* **Problem to solve**
In the entries below, identify every line with the string "fórum" and copy it.

* **Task input**
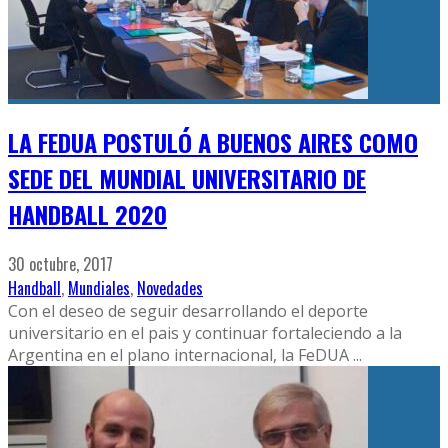
LA FEDUA POSTULÓ A BUENOS AIRES COMO
SEDE DEL MUNDIAL UNIVERSITARIO DE
HANDBALL 2020
30 octubre, 2017
Handball
,
Mundiales
,
Novedades
Con el deseo de seguir desarrollando el deporte
universitario en el pais y continuar fortaleciendo a la
Argentina en el plano internacional, la FeDUA
...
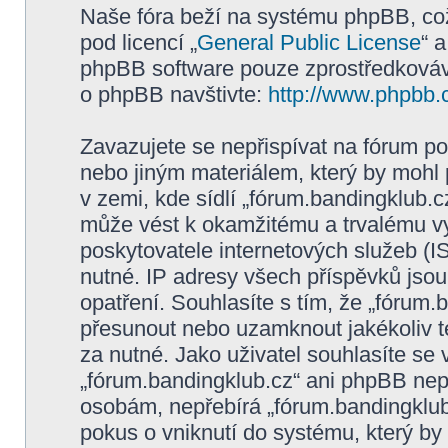
Naše fóra beží na systému phpBB, což 
pod licencí „
General Public License
“ 
phpBB software pouze zprostředkovává
o phpBB navštivte:
http://www.phpbb.
Zavazujete se nepřispívat na fórum p
nebo jiným materiálem, který by mohl
v zemi, kde sídlí „fórum.bandingklub.c
může vést k okamžitému a trvalému v
poskytovatele internetových služeb (I
nutné. IP adresy všech příspěvků jsou
opatření. Souhlasíte s tím, že „fórum.
přesunout nebo uzamknout jakékoliv 
za nutné. Jako uživatel souhlasíte se
„fórum.bandingklub.cz“ ani phpBB nepo
osobám, nepřebírá „fórum.bandingklub
pokus o vniknutí do systému, který by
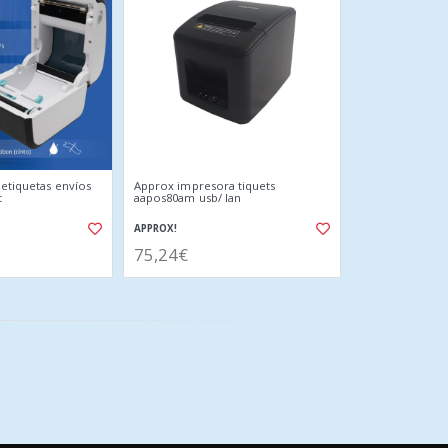
 etiquetas envíos
Approx impresora tiquets
t
aapos80am usb/ lan
APPROX!
75,24€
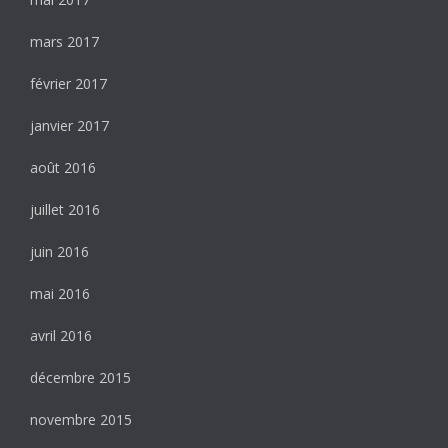
mars 2017
février 2017
janvier 2017
août 2016
juillet 2016
juin 2016
mai 2016
avril 2016
décembre 2015
novembre 2015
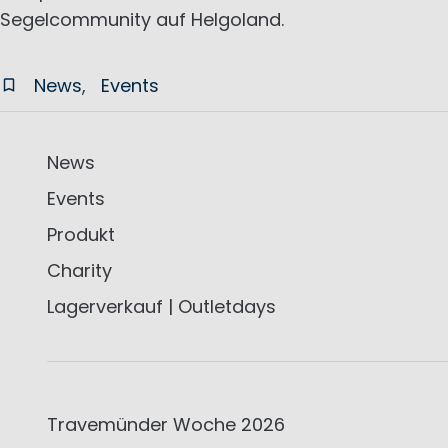
Segelcommunity auf Helgoland.
News
Events
News
Events
Produkt
Charity
Lagerverkauf | Outletdays
Travemünder Woche 2026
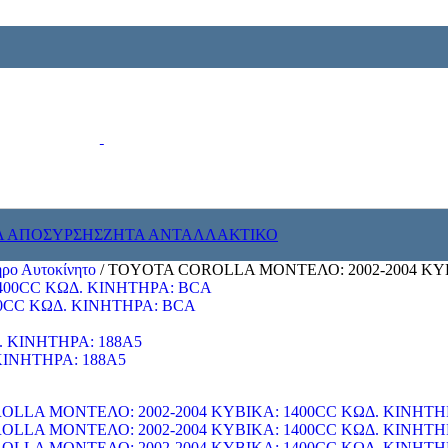
Α ΑΠΟΣΥΡΣΗΣ
ΖΗΤΑ ΑΝΤΑΛΛΑΚΤΙΚΟ
ρο Αυτοκίνητο
/
TOYOTA COROLLA ΜΟΝΤΕΛΟ: 2002-2004 ΚΥΒ
0CC ΚΩΔ. ΚΙΝΗΤΗΡΑ: BCA
ΚΙΝΗΤΗΡΑ: 188A5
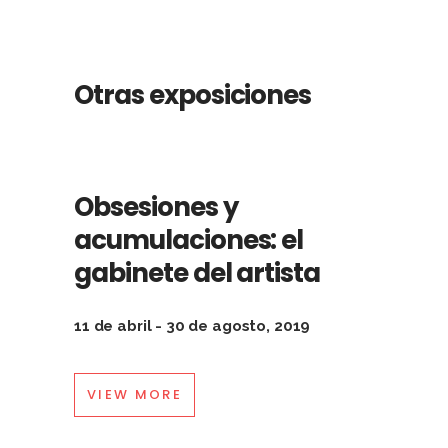
Otras exposiciones
Obsesiones y
acumulaciones: el
gabinete del artista
11 de abril - 30 de agosto, 2019
VIEW MORE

* **Answer to this task**
Zavazujete se nepřispívat na fórum p
v zemi, kde sídlí „fórum.bandingklub.c
opatření. Souhlasíte s tím, že „fórum.
„fórum.bandingklub.cz“ ani phpBB nepo
osobám, nepřebírá „fórum.bandingklub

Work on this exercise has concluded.